## Aim of the exercise
Change "coherent chunks" to "logical segments" in the text on document partitioning, and give everything from "Other document types, like" down to "into coherent chunks." with that substitution made.
START Exercise passage
The first step is to identify and categorize text elements within the
document. When we get the SEC document from EDGAR, it is in `.xml` format. Like most text documents, XML documents contains text data we're
interested along with other information that we'd like to discard. In
an XML or HTML document, that could be styling or formatting tags.
Other document types, like PDFs, might have headers, footers, and page
numbers we're not interested in.

To help with this, Unstructured has created a library of
***partitioning bricks*** to break down a document into coherent chunks.
Different document types have different partitioning methods. For HTML
or XML documents, we identify sections based on text tags and use
NLP to differentiate between titles, narrative text, and other section
types. For PDF documents, we use visual clues such as the layout of the
document.

In [None]:
from unstructured.documents.html import HTMLDocument

html_document = HTMLDocument.from_string(text).doc_after_cleaners(skip_headers_and_footers=True, skip_table_text=True)

Here, we see that the `HTMLDocument` Brick was able to extract
text from the raw source XML document. This is a generic
`HTMLDocument` class that does not have any special knowledge about
the structure of EDGAR documents.

In [None]:
for element in html_document.pages[0].elements[71:75]:
    print(element)
    print("\n")

Acquisition and Management of Stream Interests—A metal stream is a purchase agreement that provides, in exchange for an upfront deposit payment, the right to purchase all or a portion of one or more metals produced from a mine, at a price determined for the life of the transaction by the purchase agreement. As of June 30, 2021, we owned eight stream interests, which are on six producing properties and two development stage properties. Our stream interests accounted for approximately 69% and 72% of our total revenue for each of the fiscal years ended June 30, 2021, and 2020, respectively. We expect stream interests to represent a significant portion of our total revenue.
END Exercise passage
START Information supplied
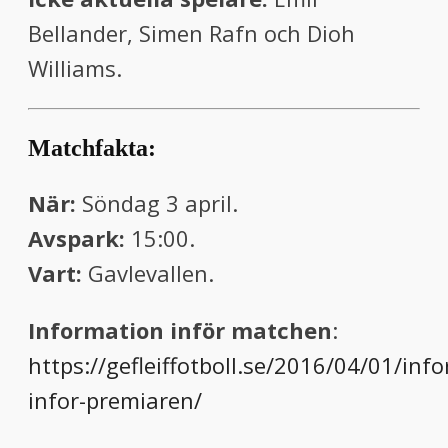
Bellander, Simen Rafn och Dioh
Williams.
Matchfakta:
När:
Söndag 3 april.
Avspark:
15:00.
Vart:
Gavlevallen.
Information inför matchen
:
https://gefleiffotboll.se/2016/04/01/inf
infor-premiaren/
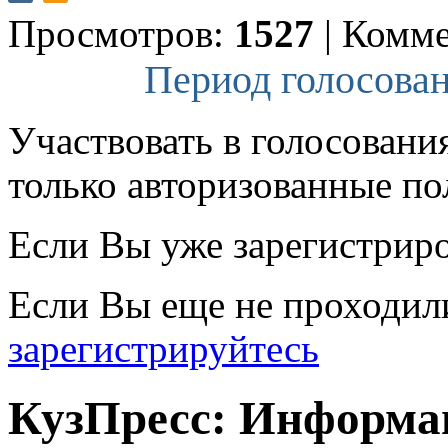
Просмотров:
1527
|
Комме
Период голосован
Участвовать в голосовани
только авторизованные по
Если Вы уже зарегистрир
Если Вы еще не проходил
зарегистрируйтесь
КузПресс: Информа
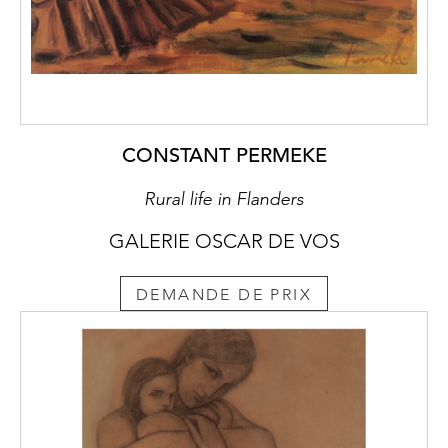
CONSTANT PERMEKE
Rural life in Flanders
GALERIE OSCAR DE VOS
DEMANDE DE PRIX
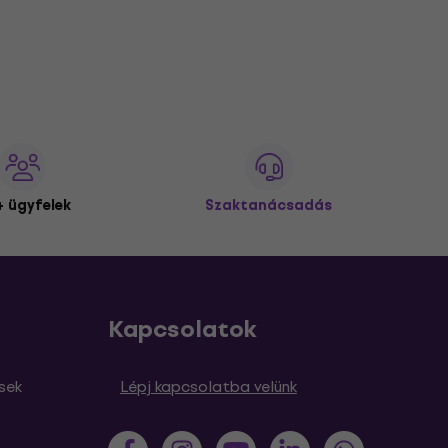
 ügyfelek
Szaktanácsadás
Kapcsolatok
sek
Lépj kapcsolatba velünk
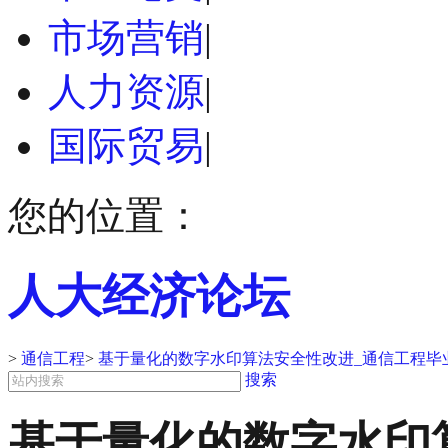
市场营销
|
人力资源
|
国际贸易
|
您的位置：
人大经济论坛
>
通信工程
>
基于量化的数字水印算法安全性改进_通信工程毕
搜索
基于量化的数字水印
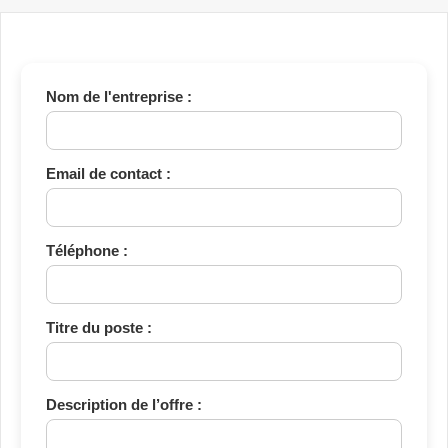
Nom de l'entreprise :
Email de contact :
Téléphone :
Titre du poste :
Description de l’offre :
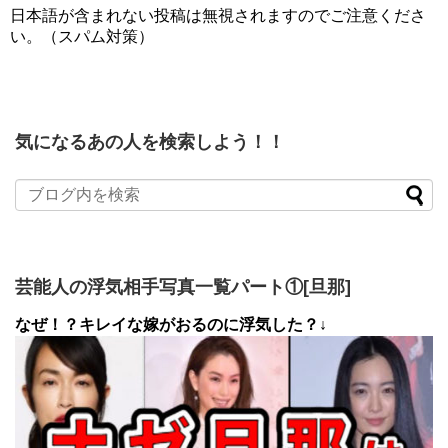
日本語が含まれない投稿は無視されますのでご注意くださ
い。（スパム対策）
気になるあの人を検索しよう！！
芸能人の浮気相手写真一覧パート①[旦那]
なぜ！？キレイな嫁がおるのに浮気した？↓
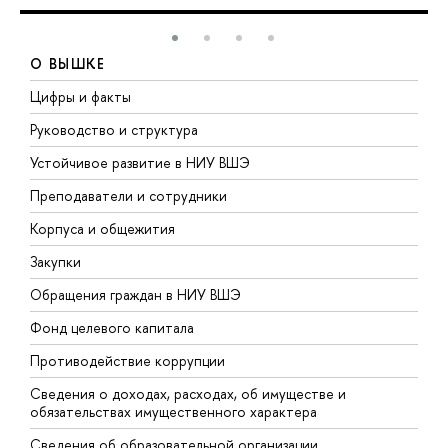
О ВЫШКЕ
Цифры и факты
Л
Руководство и структура
Д
Устойчивое развитие в НИУ ВШЭ
О
Преподаватели и сотрудники
П
Корпуса и общежития
В
Закупки
П
Обращения граждан в НИУ ВШЭ
А
Фонд целевого капитала
Д
Противодействие коррупции
Ц
Сведения о доходах, расходах, об имуществе и
Б
обязательствах имущественного характера
О
Сведения об образовательной организации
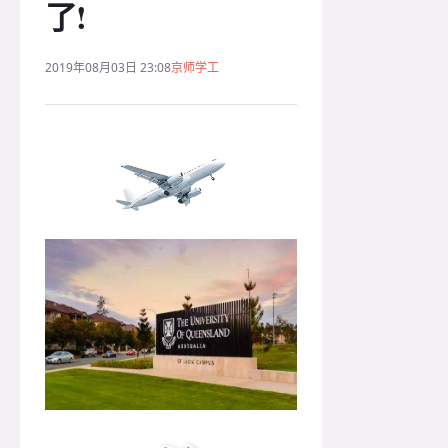
了!
2019年08月03日 23:08
京师学工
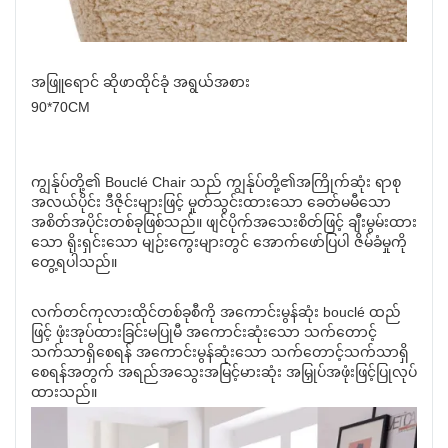
အဖြူရောင် ဆိုဖာထိုင်ခုံ အရွယ်အစား
90*70CM
ကျွန်ုပ်တို့၏ Bouclé Chair သည် ကျွန်ုပ်တို့၏အကြိုက်ဆုံး ရာစု
အလယ်ပိုင်း ဒီဇိုင်းများဖြင့် မှုတ်သွင်းထားသော ခေတ်မမီသော
အစိတ်အပိုင်းတစ်ခုဖြစ်သည်။ ဖျင်ပိုက်အသေးစိတ်ဖြင့် ချီးမွမ်းထား
သော ရိုးရှင်းသော မျဉ်းကွေးများတွင် အောက်ဖော်ပြပါ ဇိမ်ခံမှုကို
တွေ့ရပါသည်။
လက်တင်ကုလားထိုင်တစ်ခုစီကို အကောင်းမွန်ဆုံး bouclé ထည်
ဖြင့် ဖုံးအုပ်ထားခြင်းမပြုမီ အကောင်းဆုံးသော သက်တောင့်
သက်သာရှိစေရန် အကောင်းမွန်ဆုံးသော သက်တောင့်သက်သာရှိ
စေရန်အတွက် အရည်အသွေးအမြင့်မားဆုံး အမြှုပ်အဖုံးဖြင့်ပြုလုပ်
ထားသည်။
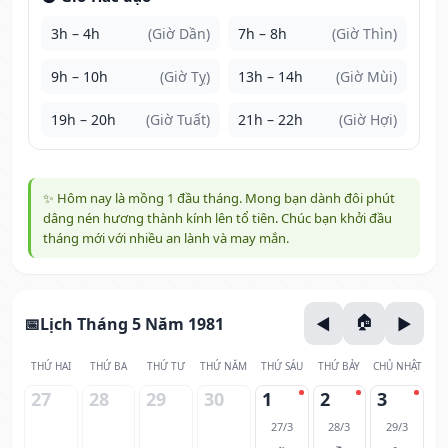
3h – 4h
(Giờ Dần)
7h – 8h
(Giờ Thìn)
9h – 10h
(Giờ Tỵ)
13h – 14h
(Giờ Mùi)
19h – 20h
(Giờ Tuất)
21h – 22h
(Giờ Hợi)
✨ Hôm nay là mồng 1 đầu tháng. Mong bạn dành đôi phút
dâng nén hương thành kính lên tổ tiên. Chúc bạn khởi đầu
tháng mới với nhiều an lành và may mắn.
Lịch Tháng 5 Năm 1981
THỨ HAI
THỨ BA
THỨ TƯ
THỨ NĂM
THỨ SÁU
THỨ BẢY
CHỦ NHẬT
27
28
29
30
1
2
3
27/3
28/3
29/3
END Information supplied
## Response area
Other document types, like PDFs, might have headers, footers, and page
numbers we're not interested in.

To help with this, Unstructured has created a library of
***partitioning bricks*** to break down a document into logical segments.